▸ Page excerpt:

- Season: 2018
- Duration: June 16, 2018 – August 16, 2018 (Regular season) August 21, 2018 – August 26, 2018 (Playoffs) September 4, 2018 – September 9, 2018 (Finals)
- Games played: 52
- Teams: 6

Regular season
- Top seed: Cantho Catfish
- Season MVP: DeAngelo Hamilton Cantho Catfish

Finals
- Champions: Cantho Catfish
- Runners-up: Hanoi Buffaloes
- Semifinalists: Saigon Heat Thang Long Warriors
- Finals MVP: DeAngelo Hamilton Cantho Catfish
- Playoffs MVP: Mike Bell Hanoi Buffaloes

Awards
- Domestic MVP: Nguyễn Phú Hoàng Cantho Catfish
- Heritage MVP: Chris Dierker Danang Dragons

= 2018 VBA season =

The 2018 VBA season was the third season of the Vietnam Basketball Association. The regular season began on June 16, 2018, and ended on August 16, 2018. The playoffs began on August 21, 2018, and ended on August 26, 2018. The finals began on September 4, 2018, and ended on September 9, 2018, with Cantho Catfish beating Hanoi Buffaloes in 3 games.

▸ Work to complete: Copy out the 2018 VBA season summary from the line with "- Season: 2018" through "9, 2018 (Finals)", switching "Duration" to "Dates". Rely only on the 2018 VBA season summary.

▸ Stored data:
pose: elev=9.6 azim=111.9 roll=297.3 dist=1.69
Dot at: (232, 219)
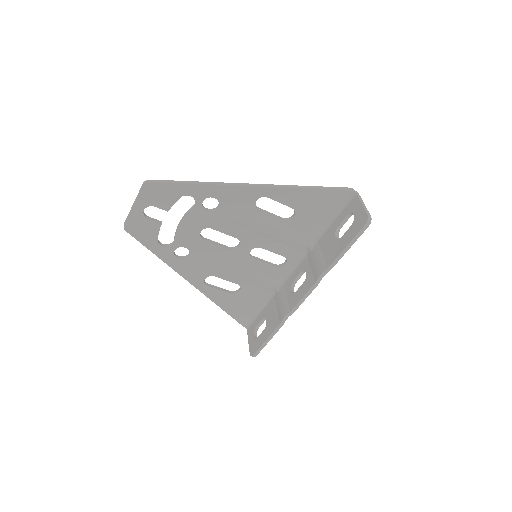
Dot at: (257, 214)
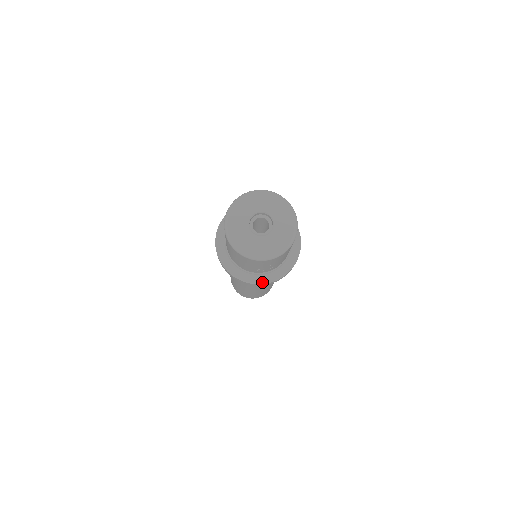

▸ Correct result:
- Season: 2018
- Dates: June 16, 2018 – August 16, 2018 (Regular season) August 21, 2018 – August 26, 2018 (Playoffs) September 4, 2018 – September 9, 2018 (Finals)